Маруся подумала, что Оля и громче провизжит, но вслух ничего не сказала.
— Крестьянин пашет. Строитель строит. Поп молится. Судья судит. А они что делают? Управление культуры!.. А меня знает весь мир! Куда бы я ни шла, звездное небо передвигается вслед за мной. Дороги, по которым я иду, покрыты яблоневыми лепестками. А счастья нету… Племянницу пригрела, так она притон развела. Нет, вернусь домой. Буду петь в клубе, в хоре…
Тамара разнежилась, пропотела, по ее щекам текли слезы:
— А, Маруся, пока не забыла: снеси шубу в магазин. Помнишь, мне напрокат давали. Она на кухне на табуретке лежит. Возьми, что ли, с них расписку — вещь все — таки дорогая. Один раз только и надела, в Финляндии, прошла полквартала, никто на меня и не глянул…
Маруся накрыла Тамару простынкой, потом верблюжьим одеялом и тихонько прошла на кухню.
Шуба валялась на полу. На ней лежал пес шницель — разин. Господи. Маруся согнала его, подобрала шубу и встряхнула ее. Серебристо — черный мех, низ подбит черными же соболями, на воротнике серебряные витушки, на рукавах бурая волна по бледно — желтому полю, подкладка мутно — красная, с черными мухами, на широких манжетах и на воротнике по большой блестящей дутой пуговице…
Маруся завернула шубу в фартук и спустилась во двор. Прошла в меховой, он рядом, за молочным, на Ленина, и отругала продавцов за такую дорогую шубу: нате, сказала, вашу шубу, ищите других покупателей! Надумают же шить такие дорогие шубы! На Старой Почте дом трехэтажный с сараями и каменным сортиром дешевле стоит…
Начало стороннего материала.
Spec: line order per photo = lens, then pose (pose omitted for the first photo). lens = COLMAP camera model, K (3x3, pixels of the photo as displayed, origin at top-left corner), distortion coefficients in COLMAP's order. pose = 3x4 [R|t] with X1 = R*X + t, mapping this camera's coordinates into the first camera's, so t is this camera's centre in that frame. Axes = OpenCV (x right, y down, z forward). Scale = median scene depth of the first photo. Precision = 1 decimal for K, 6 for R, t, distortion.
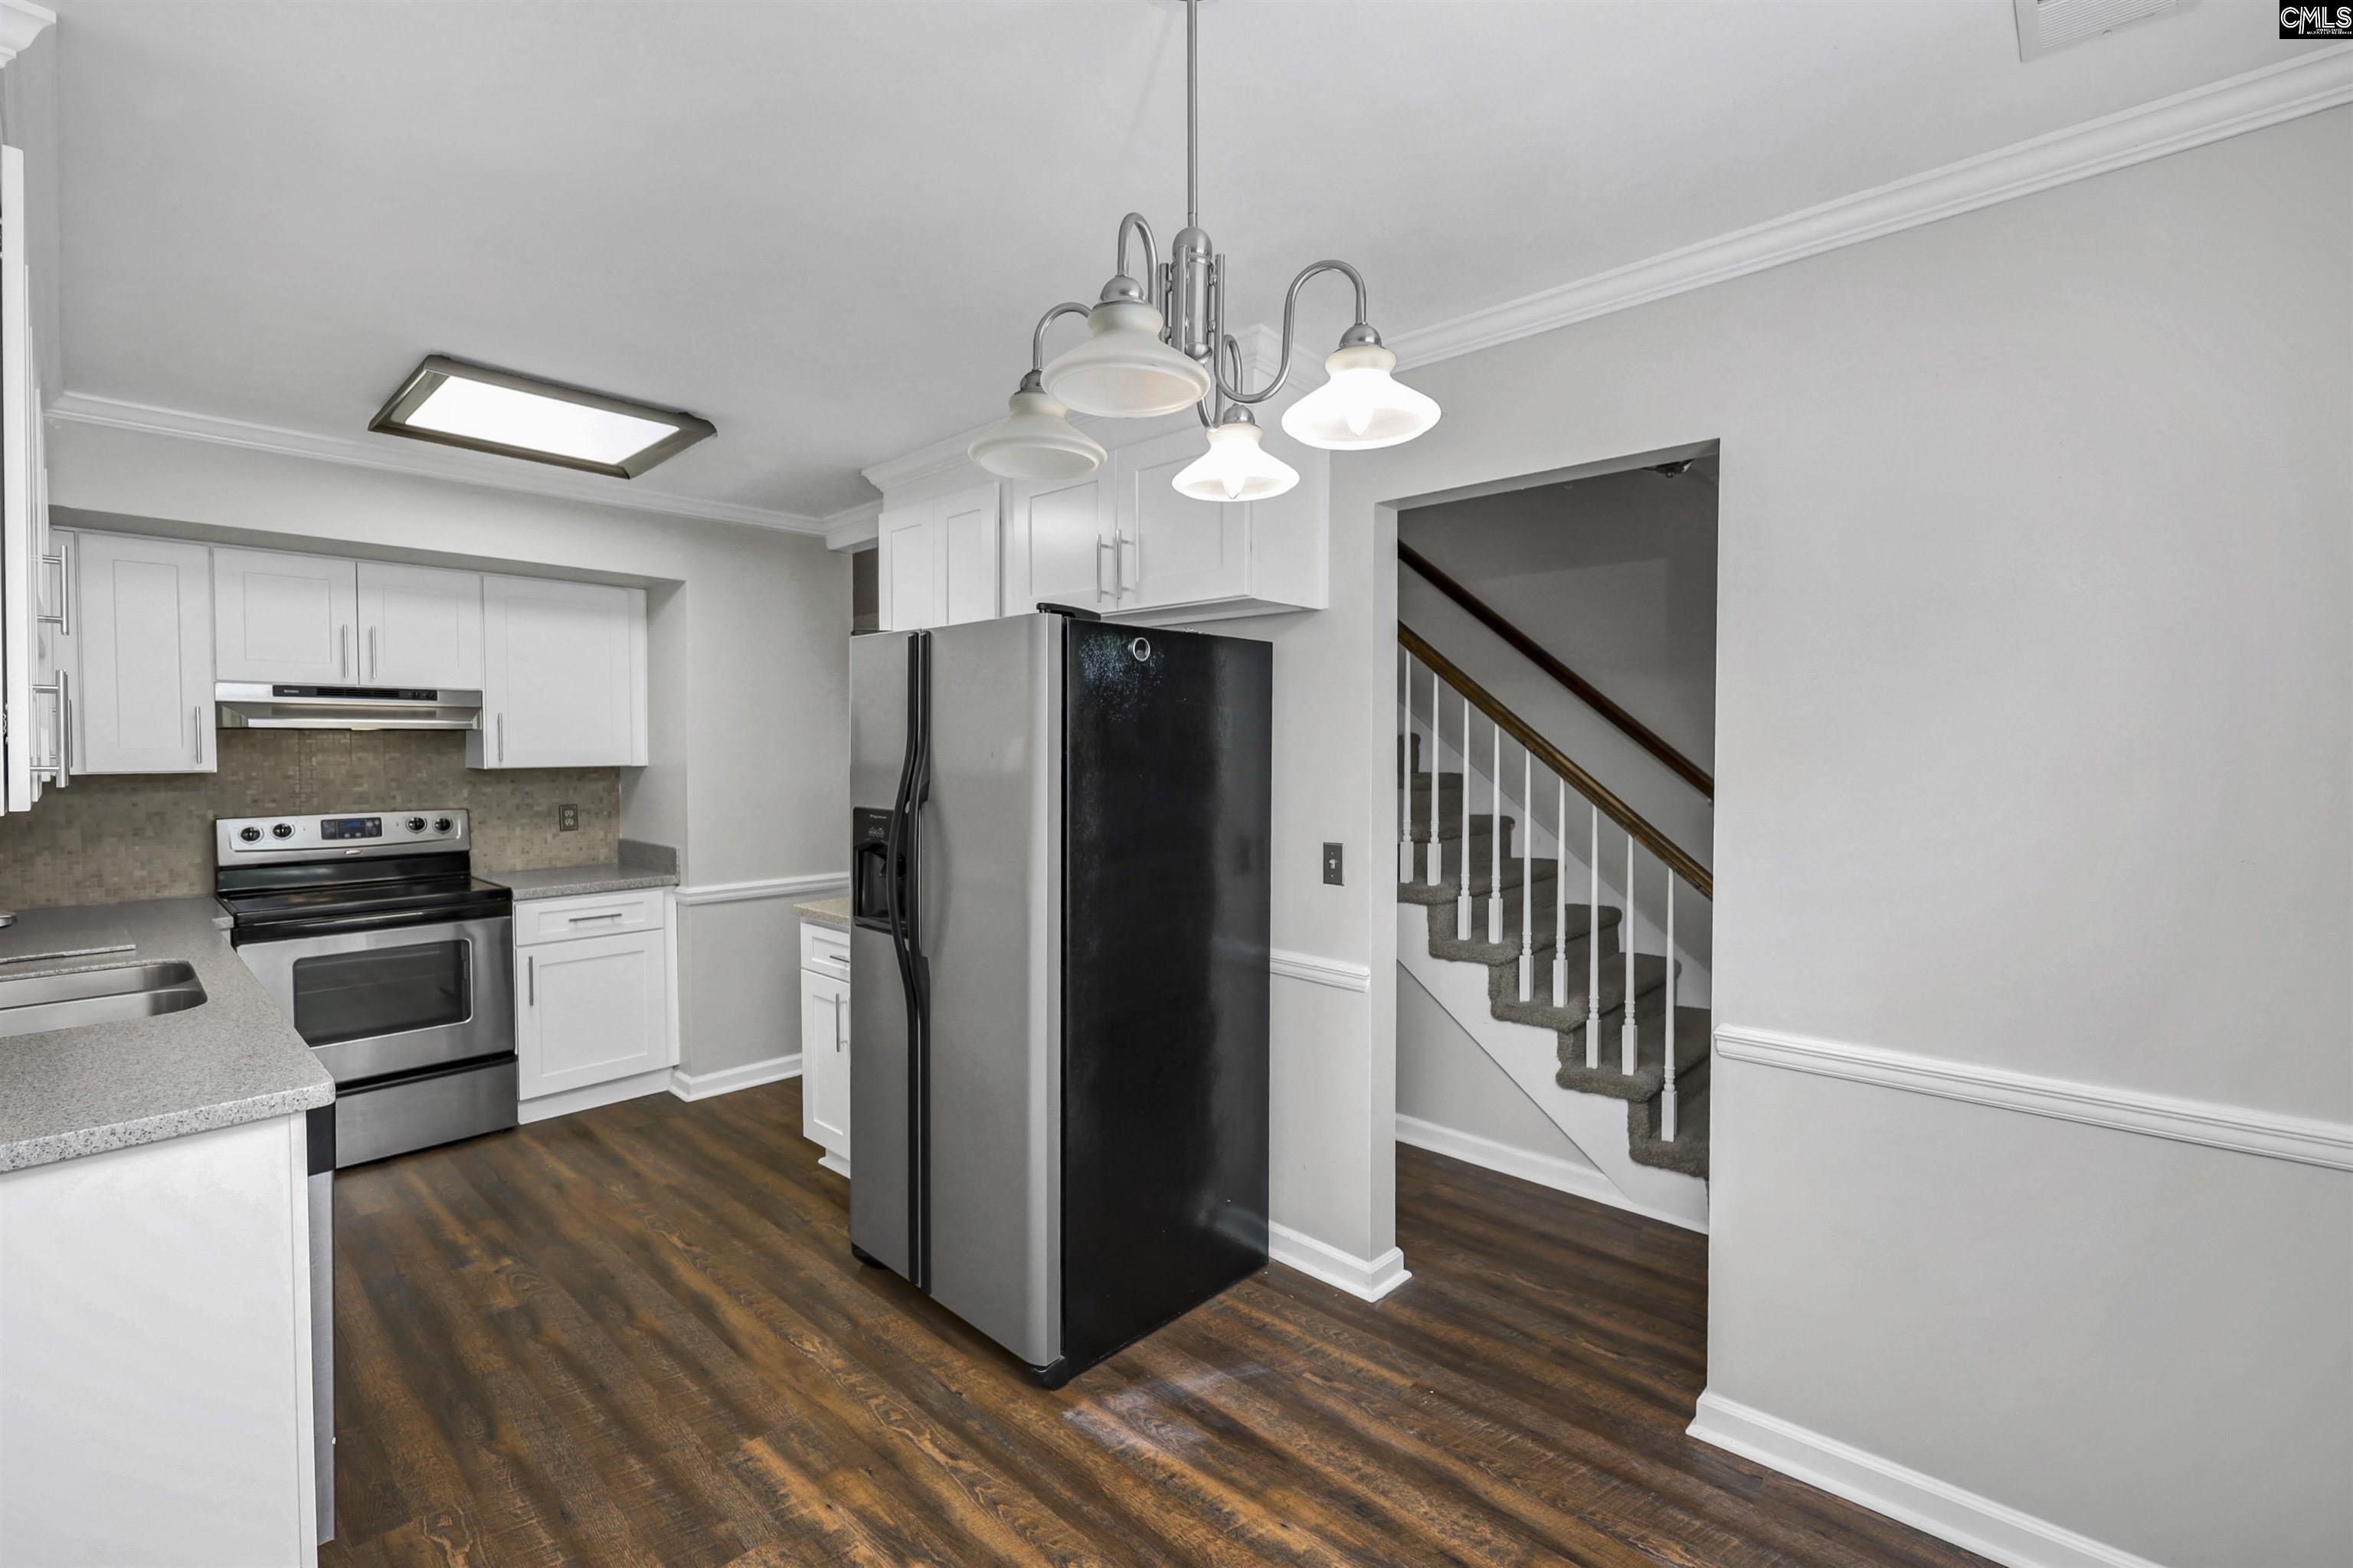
lens RADIAL K [[1033.5, 0, 1177.7], [0, 1033.5, 771.2], [0, 0, 1]] dist [-0.000347, -0.000020]
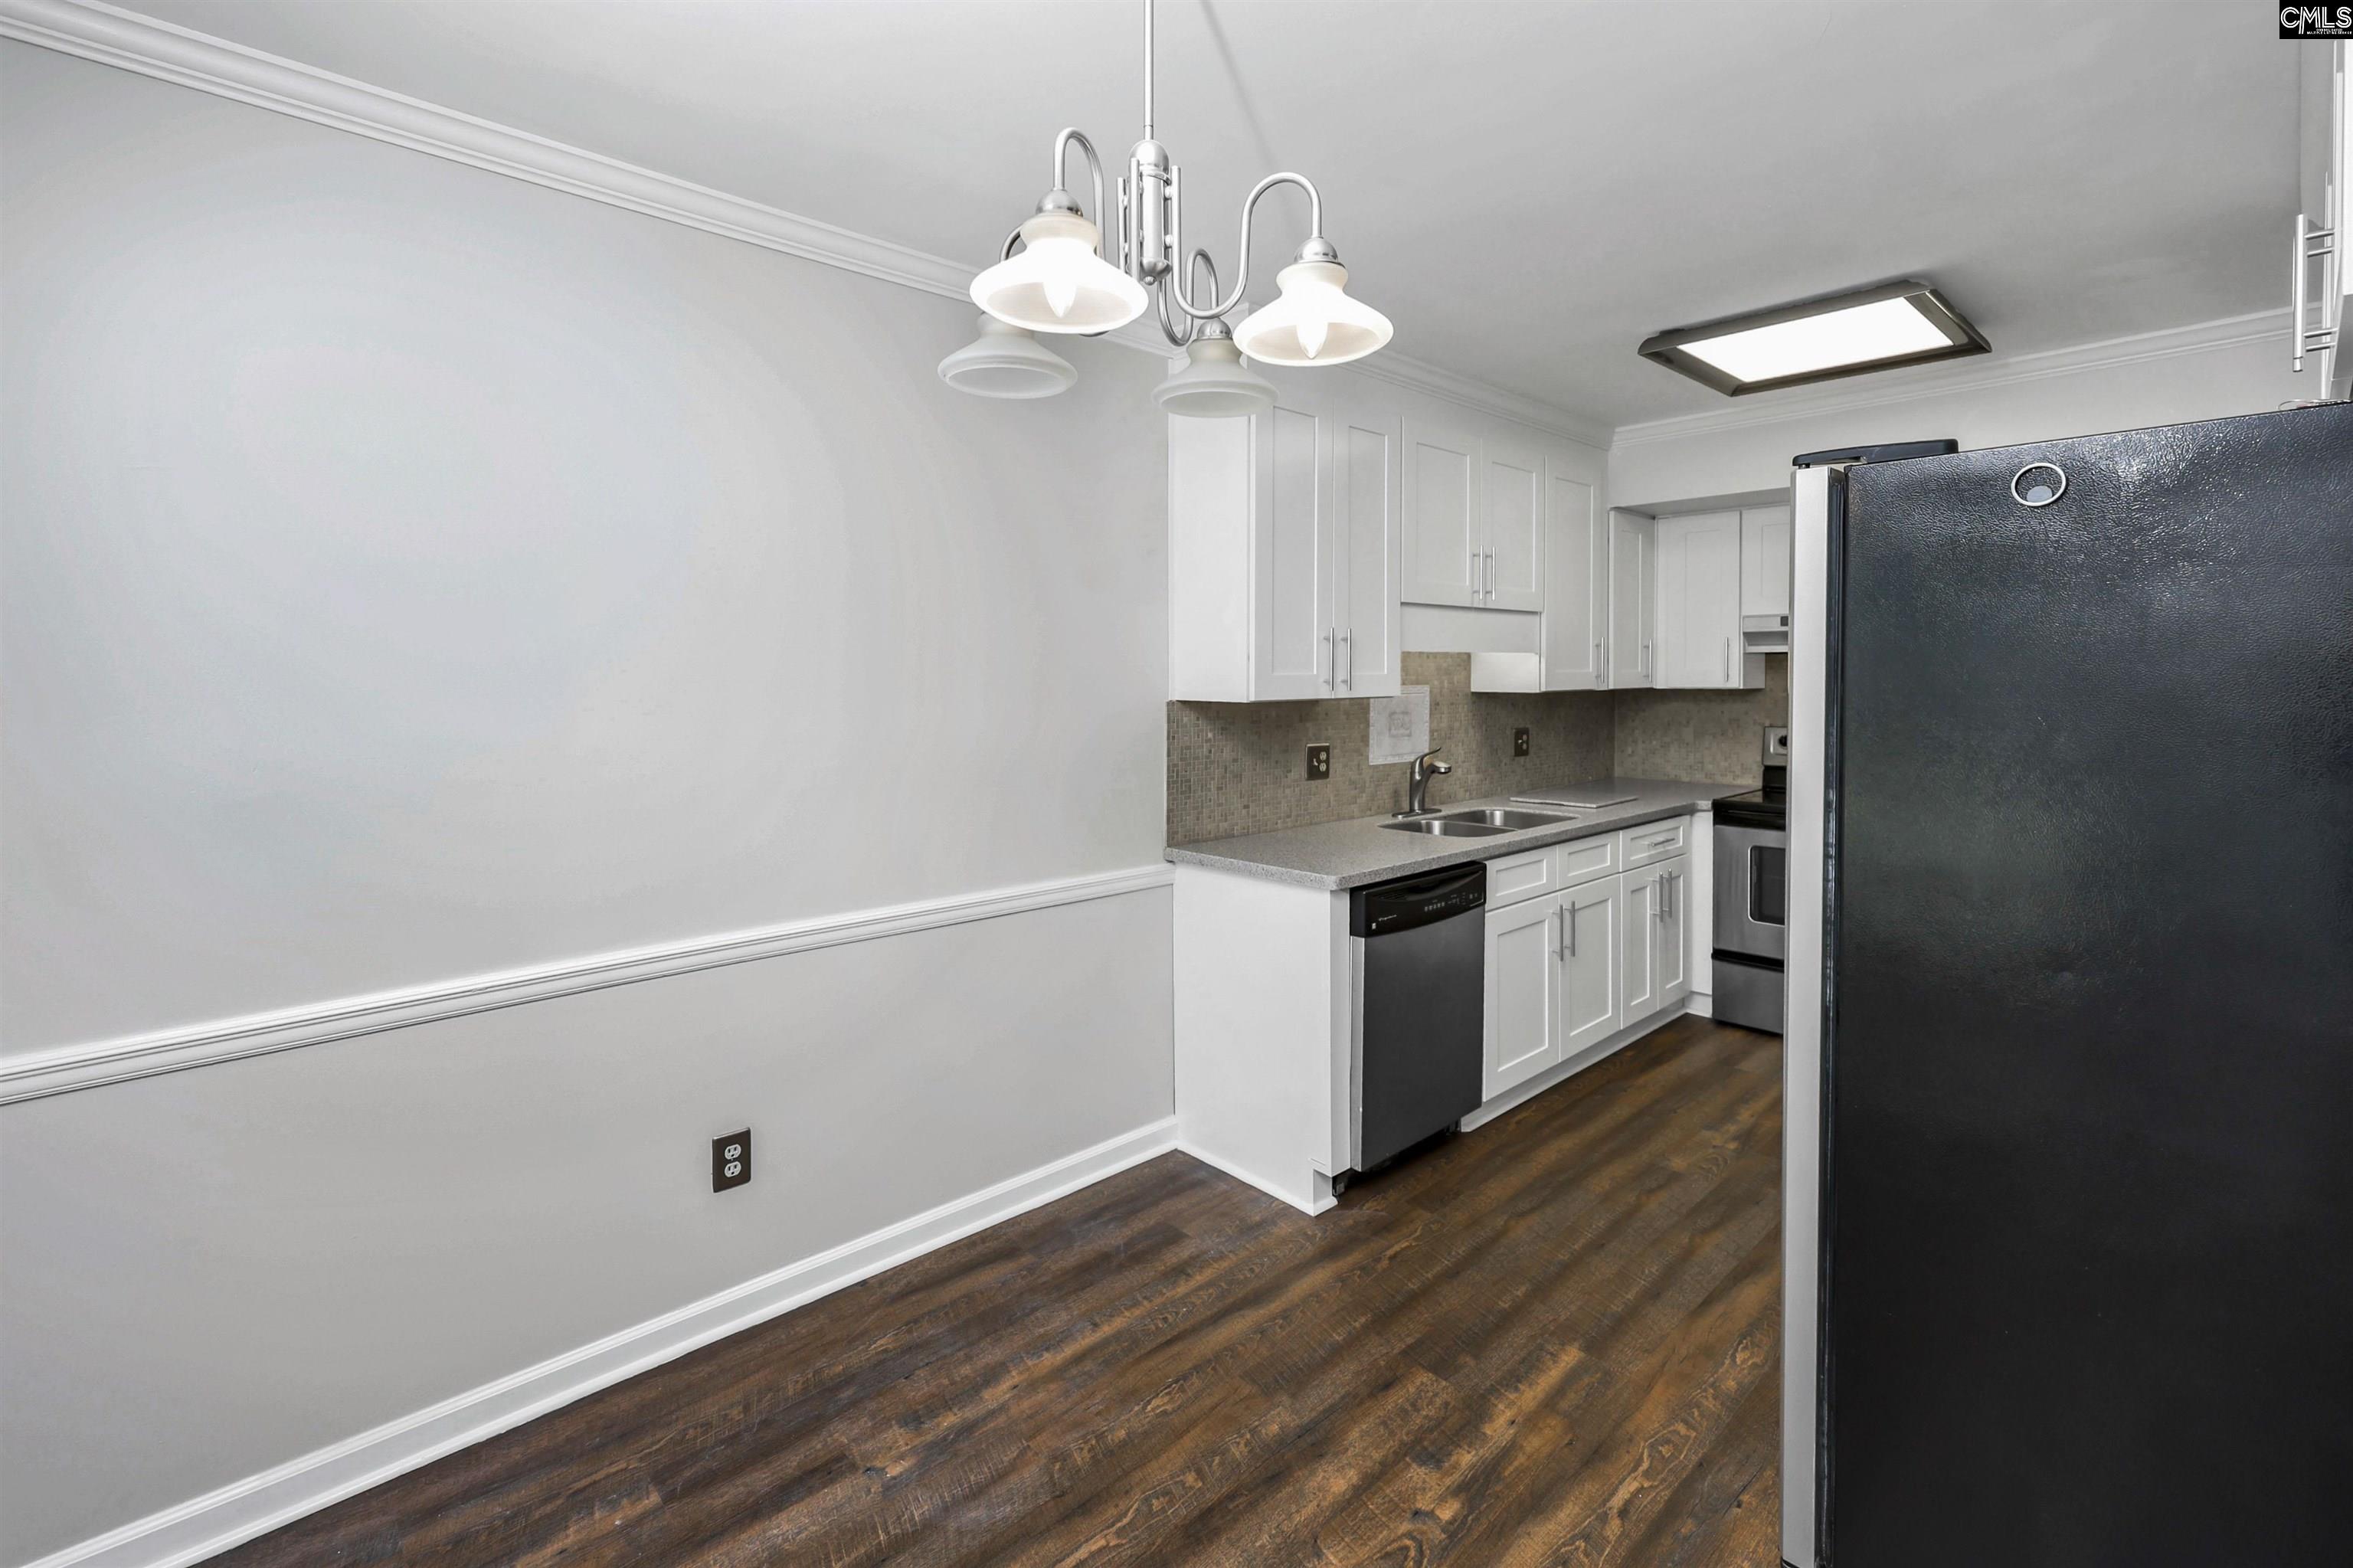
lens RADIAL K [[1033.5, 0, 1188.7], [0, 1033.5, 702.1], [0, 0, 1]] dist [-0.000347, -0.000020]
pose [[-0.072326, 0.028842, -0.996964, 0.605031], [-0.020038, 0.999338, 0.030365, -0.012102], [0.997180, 0.022173, -0.071701, 0.671551]]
Она вышла на улицу. Дождь не дождь, а народ так и шныряет туда — сюда. Маруся оглядела грязный мокрый асфальт, задрала голову, нашла Тамарины окна, провела по воздуху черту от окна до земли и снова пошарила глазами по асфальту, под зеленой от сырости стене. Нет, нету… Ай — ай — ай! Бумажка! Вон какая — то бумажка!
И Маруся подоспела в ту самую минуту, когда крестьянин с двумя ведрами вишни поддел ее, уже затоптанную, надорванную, и поволок на галоше пучок золотых цепочек. Маруся цап его за колено и соскребла цепочки. Осмотрела все вокруг, присела на корточки, пошкрябала ребром ладони по тротуару, насобирала сверкающих зернышек, серег, колец, брошек… Под стеной, в воде, лежал огромный перстень. Она нагнулась над ним: ощерившись, на нее смотрел злой паук! Рубин на его спине был тепл.